_ACTIVITY_
Set down the lines that begin at the top of the records and end with the line containing "туда ребенка, а потом снова отли", and drop every picture.

_ENTRIES SHOWN_
□ □ □
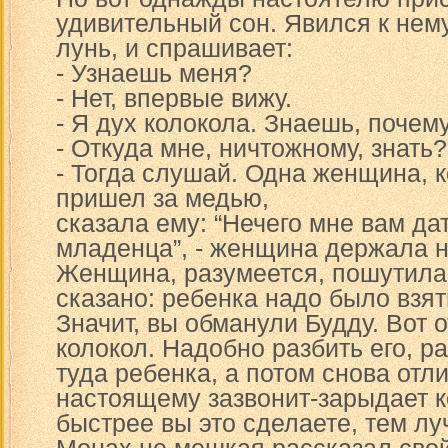
удивительный сон. Явился к нему
лунь, и спрашивает:
- Узнаешь меня?
- Нет, впервые вижу.
- Я дух колокола. Знаешь, почем
- Откуда мне, ничтожному, знать?
- Тогда слушай. Одна женщина, к
пришел за медью,
сказала ему: “Нечего мне вам дат
младенца”, - женщина держала н
Женщина, разумеется, пошутила, 
сказано: ребенка надо было взят
Значит, вы обманули Будду. Вот о
колокол. Надобно разбить его, р
туда ребенка, а потом снова отли
настоящему зазвонит-зарыдает к
быстрее вы это сделаете, тем лу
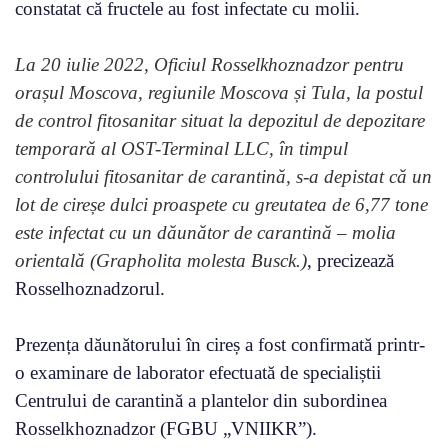
constatat că fructele au fost infectate cu molii.
La 20 iulie 2022, Oficiul Rosselkhoznadzor pentru
orașul Moscova, regiunile Moscova și Tula, la postul
de control fitosanitar situat la depozitul de depozitare
temporară al OST-Terminal LLC, în timpul
controlului fitosanitar de carantină, s-a depistat că un
lot de cireșe dulci proaspete cu greutatea de 6,77 tone
este infectat cu un dăunător de carantină – molia
orientală (Grapholita molesta Busck.)
, precizează
Rosselhoznadzorul.
Prezența dăunătorului în cireș a fost confirmată printr-
o examinare de laborator efectuată de specialiștii
Centrului de carantină a plantelor din subordinea
Rosselkhoznadzor (FGBU „VNIIKR”).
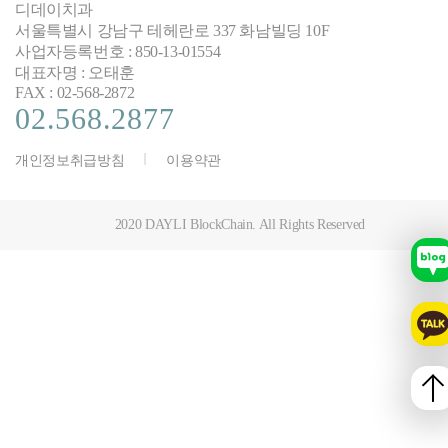
디데이치과
서울특별시 강남구 테헤란로 337 화남빌딩 10F
사업자등록번호 : 850-13-01554
대표자명 : 오태훈
FAX : 02-568-2872
02.568.2877
개인정보취급방침
이용약관
2020 DAYLI BlockChain. All Rights Reserved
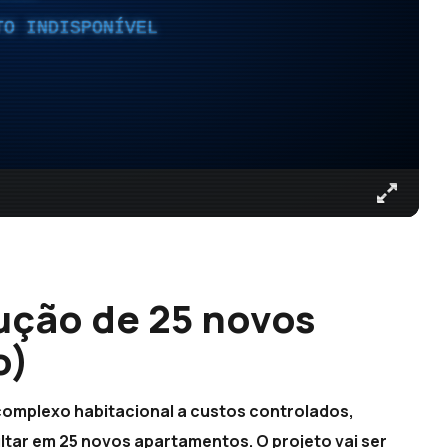
TO INDISPONÍVEL
rução de 25 novos
o)
omplexo habitacional a custos controlados,
ultar em 25 novos apartamentos. O projeto vai ser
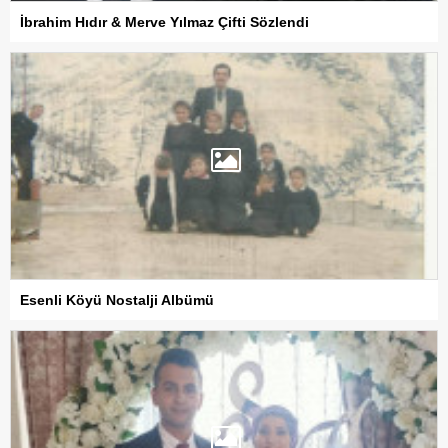
İbrahim Hıdır & Merve Yılmaz Çifti Sözlendi
Esenli Köyü Nostalji Albümü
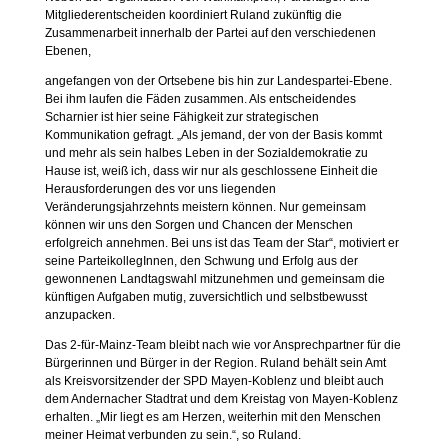
Mitgliederentscheiden koordiniert Ruland zukünftig die
Zusammenarbeit innerhalb der Partei auf den verschiedenen
Ebenen,
angefangen von der Ortsebene bis hin zur Landespartei-Ebene.
Bei ihm laufen die Fäden zusammen. Als entscheidendes
Scharnier ist hier seine Fähigkeit zur strategischen
Kommunikation gefragt. „Als jemand, der von der Basis kommt
und mehr als sein halbes Leben in der Sozialdemokratie zu
Hause ist, weiß ich, dass wir nur als geschlossene Einheit die
Herausforderungen des vor uns liegenden
Veränderungsjahrzehnts meistern können. Nur gemeinsam
können wir uns den Sorgen und Chancen der Menschen
erfolgreich annehmen. Bei uns ist das Team der Star“, motiviert er
seine ParteikollegInnen, den Schwung und Erfolg aus der
gewonnenen Landtagswahl mitzunehmen und gemeinsam die
künftigen Aufgaben mutig, zuversichtlich und selbstbewusst
anzupacken.
Das 2-für-Mainz-Team bleibt nach wie vor Ansprechpartner für die
Bürgerinnen und Bürger in der Region. Ruland behält sein Amt
als Kreisvorsitzender der SPD Mayen-Koblenz und bleibt auch
dem Andernacher Stadtrat und dem Kreistag von Mayen-Koblenz
erhalten. „Mir liegt es am Herzen, weiterhin mit den Menschen
meiner Heimat verbunden zu sein.“, so Ruland.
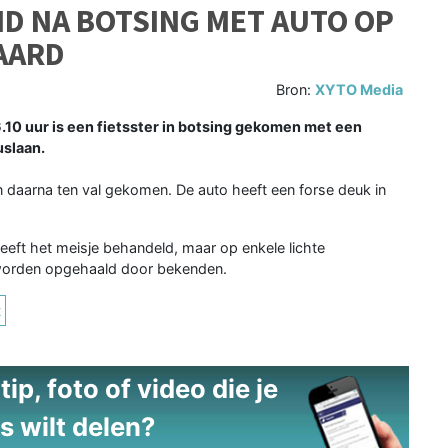
D NA BOTSING MET AUTO OP
AARD
Bron:
XYTO Media
uur is een fietsster in botsing gekomen met een
uslaan.
en daarna ten val gekomen. De auto heeft een forse deuk in
ft het meisje behandeld, maar op enkele lichte
 worden opgehaald door bekenden.
t
ip, foto of video die je
s wilt delen?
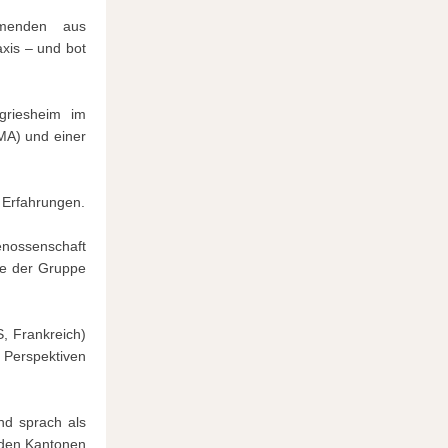
hmenden aus
xis – und bot
griesheim im
MA) und einer
 Erfahrungen.
enossenschaft
ide der Gruppe
, Frankreich)
 Perspektiven
nd sprach als
n den Kantonen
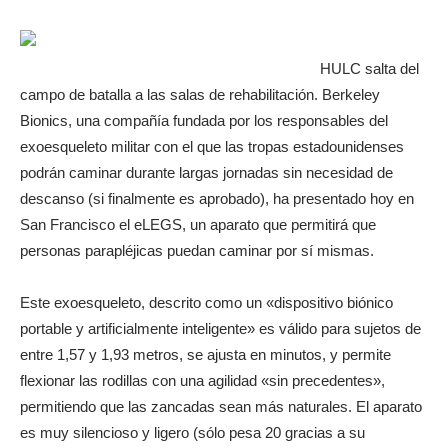
HULC salta del
campo de batalla a las salas de rehabilitación. Berkeley
Bionics, una compañía fundada por los responsables del
exoesqueleto militar con el que las tropas estadounidenses
podrán caminar durante largas jornadas sin necesidad de
descanso (si finalmente es aprobado), ha presentado hoy en
San Francisco el eLEGS, un aparato que permitirá que
personas parapléjicas puedan caminar por sí mismas.
Este exoesqueleto, descrito como un «dispositivo biónico
portable y artificialmente inteligente» es válido para sujetos de
entre 1,57 y 1,93 metros, se ajusta en minutos, y permite
flexionar las rodillas con una agilidad «sin precedentes»,
permitiendo que las zancadas sean más naturales. El aparato
es muy silencioso y ligero (sólo pesa 20 gracias a su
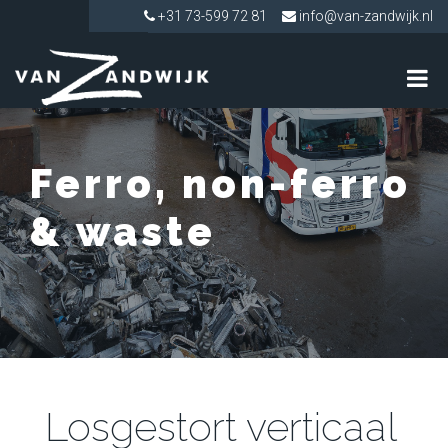
+31 73-599 72 81
info@van-zandwijk.nl
Ferro, non-ferro
& waste
Losgestort verticaal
□ □ □
_SOLUTION FOR THIS PROBLEM_
удивительный сон. Явился к нему
лунь, и спрашивает:
- Узнаешь меня?
- Нет, впервые вижу.
- Я дух колокола. Знаешь, почем
- Откуда мне, ничтожному, знать?
- Тогда слушай. Одна женщина, к
пришел за медью,
сказала ему: “Нечего мне вам дат
младенца”, - женщина держала н
Женщина, разумеется, пошутила, 
сказано: ребенка надо было взят
Значит, вы обманули Будду. Вот о
колокол. Надобно разбить его, р
туда ребенка, а потом снова отли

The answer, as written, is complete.